“O que havia em ti que eu não encontrava noutras mulheres, o
que te singularizava no espaço reduzido da sala de aula?
Penso que para lá da atracção inicial, inteiramente física,
e do desejo de por minha vez te agradar, foi o lado mental e emocional que me
fez olhar para ti de outro modo. Descobri que eras sensual e brilhante e cedi
ao desejo de dialogar contigo. As palavras tiveram um papel decisivo no que se
passou entre nós. Eu procurava, a todos os níveis, uma interlocutora, percebi. Era
isso, finalmente, o que encontrara. Julgava conhecer as mulheres, mas percebi
que tinha aportado, contigo, a um outro continente.
[…]
“A nível colectivo, a recordação mais forte é a de uma crise
generalizada. Em 83 já tinha havido 10 eleições desde 74, havia greves,
salários em atraso, uma dívida externa gigantesca.
Lembro-me de começarem a demolir o Monumental, apesar dos
protestos e dos baixo-assinados, que também ajudámos a recolher.
Sim, lembro-me dos teatros, dos cinemas, dos cafés.

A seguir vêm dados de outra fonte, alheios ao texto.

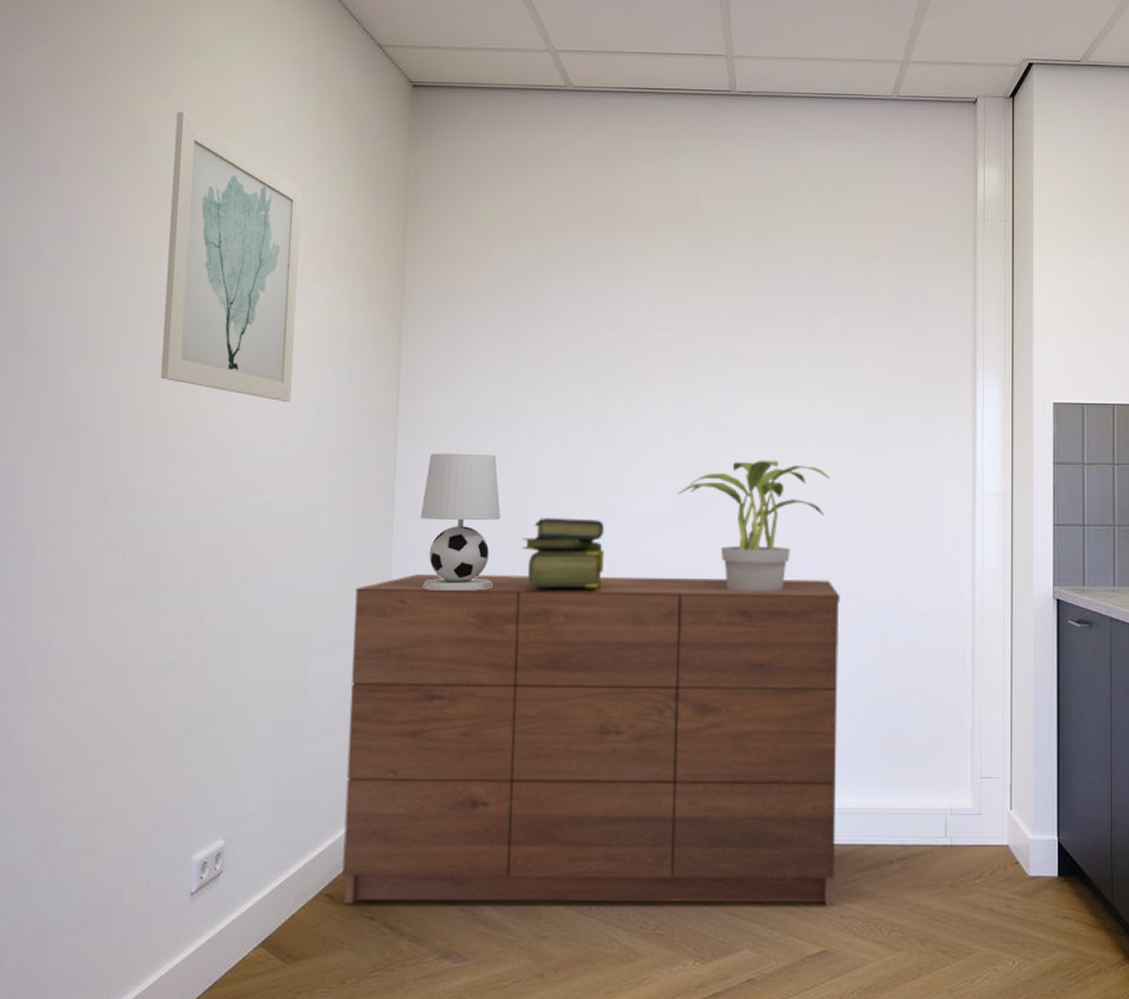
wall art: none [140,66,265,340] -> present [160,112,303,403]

Lembro-me
de termos visto Dreyer e Max Ophuls na Cinemateca, Mariana Espera Casamento na
Cornucópia, Uma Comédia Sexual Numa Noite de Verão de Woody Allen, de Fanny e
Alexandre de Bergman.”
[…]
“Na Assembleia da República, para negociar medidas de
combate à corrupção, por duas vezes faltou o quórum.
A seguir os impostos aumentaram, houve novas greves, a dívida
externa cresceu seiscentos milhões de dólares num semestre.

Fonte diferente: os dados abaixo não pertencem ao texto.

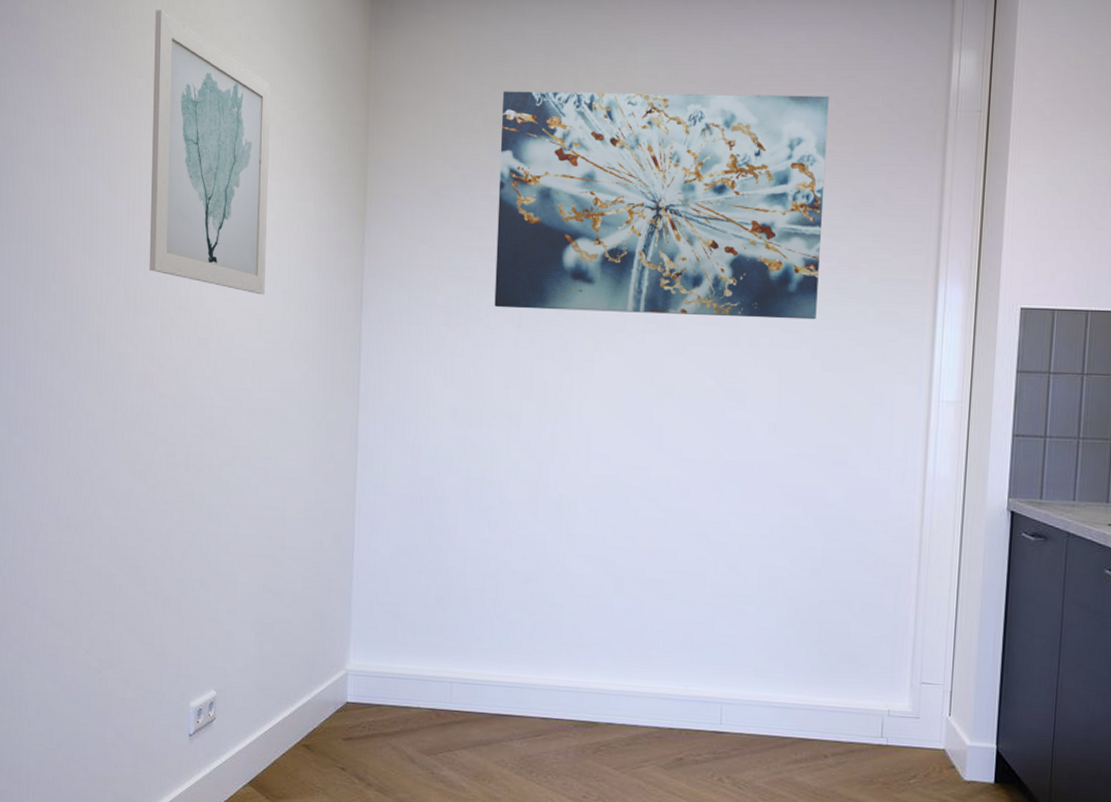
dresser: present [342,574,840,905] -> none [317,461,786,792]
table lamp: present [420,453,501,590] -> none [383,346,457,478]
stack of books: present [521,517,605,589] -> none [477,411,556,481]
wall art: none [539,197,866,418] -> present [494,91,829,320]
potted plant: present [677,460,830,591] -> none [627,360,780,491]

O FMI interveio, para evitar o descalabro. Mas obviamente
nada fez para resolver os problemas estruturais do país.”
[…]
Comove esta serena melancolia que vai por esta “Cidade de Ulisses”,
considerada uma história de amor por Lisboa. Cidade que sempre mexeu
obrigando-nos a estar vivos, sempre vivos. O livro é um convite a uma viagem
que vale a pena, ao lado de um par que vive intensamente uma relação de amor.